If we be correct in the conclusion reached upon the point already discussed in this opinion it is not necessary to discuss other questions raised by the parties to this appeal.

The order appealed from is affirmed.

Waste, P. J., and Richards, J., concurred.

A petition to have the cause heard in the supreme court, after judgment in the district court of appeal, was denied by the supreme court on November 18, 1920, and the following opinion then rendered thereon:

THE COURT. — In denying a rehearing we deem it well to say, in order to avoid any possible misapprehension, that, as we understand the opinion of the district court of appeal, the order setting aside the satisfaction is upheld and justified because the evidence shows, as it amply does, that the satisfaction was given pursuant to an arrangement between the nominal plaintiff and the judgment debtor which was in actual fraud of the real party in interest in the judgment.
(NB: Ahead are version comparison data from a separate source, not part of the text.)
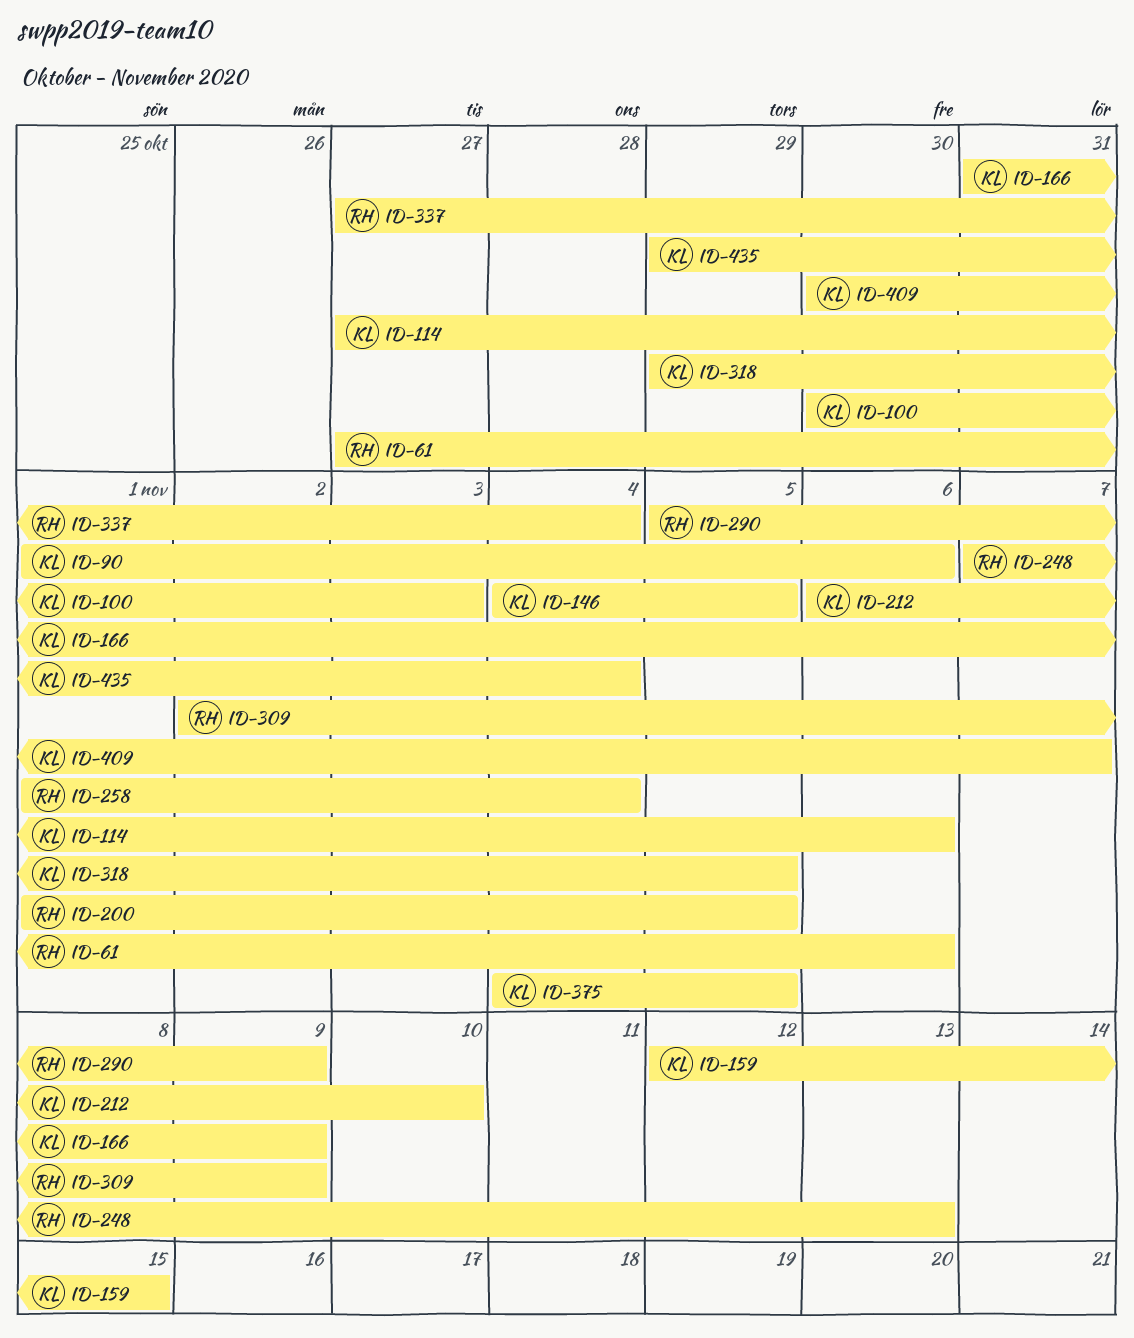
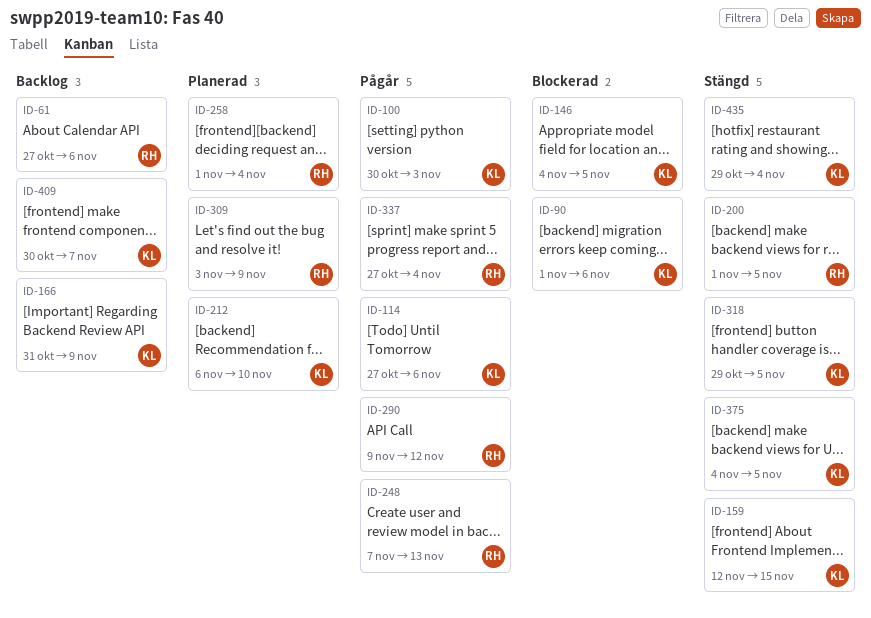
ID-290, start: Nov 5 -> Nov 9
ID-290, due: Nov 9 -> Nov 12
ID-309, start: Nov 2 -> Nov 3

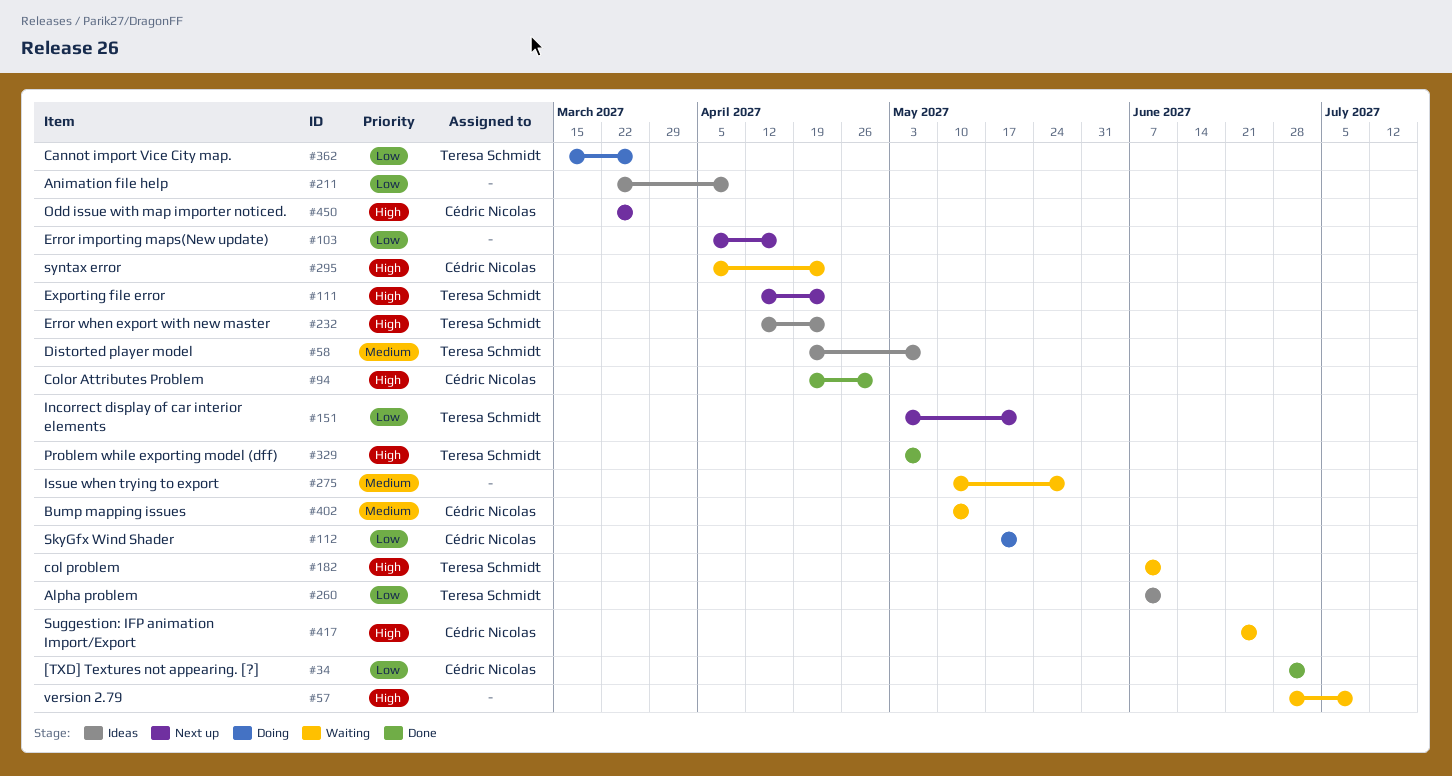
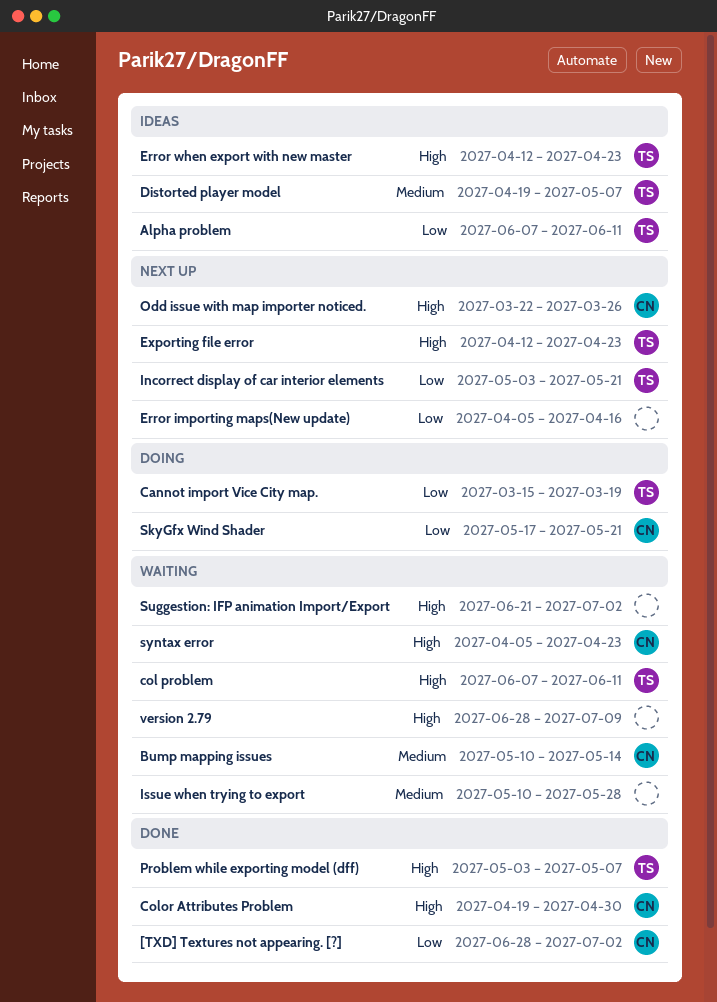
Animation file help: present -> none
Cannot import Vice City map., due: Mar 26 -> Mar 19
Suggestion: IFP animation Import/Export, owner: Cédric Nicolas -> none
Suggestion: IFP animation Import/Export, due: Jun 25 -> Jul 2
We do not take the opinion as intending to decide that where a judgment debtor in good faith secures by way of settlement a satisfaction of the judgment from the nominal judgment creditor, the settlement and resulting satisfaction can be set aside upon proof merely that the judgment creditor was a nominal party only and that the judgment debtor knew that fact. The question which would be presented by such a case would be quite different from that actually presented here, and there is no necessity for expressing any opinion concerning it, and we do not understand the district court of appeal to have done so.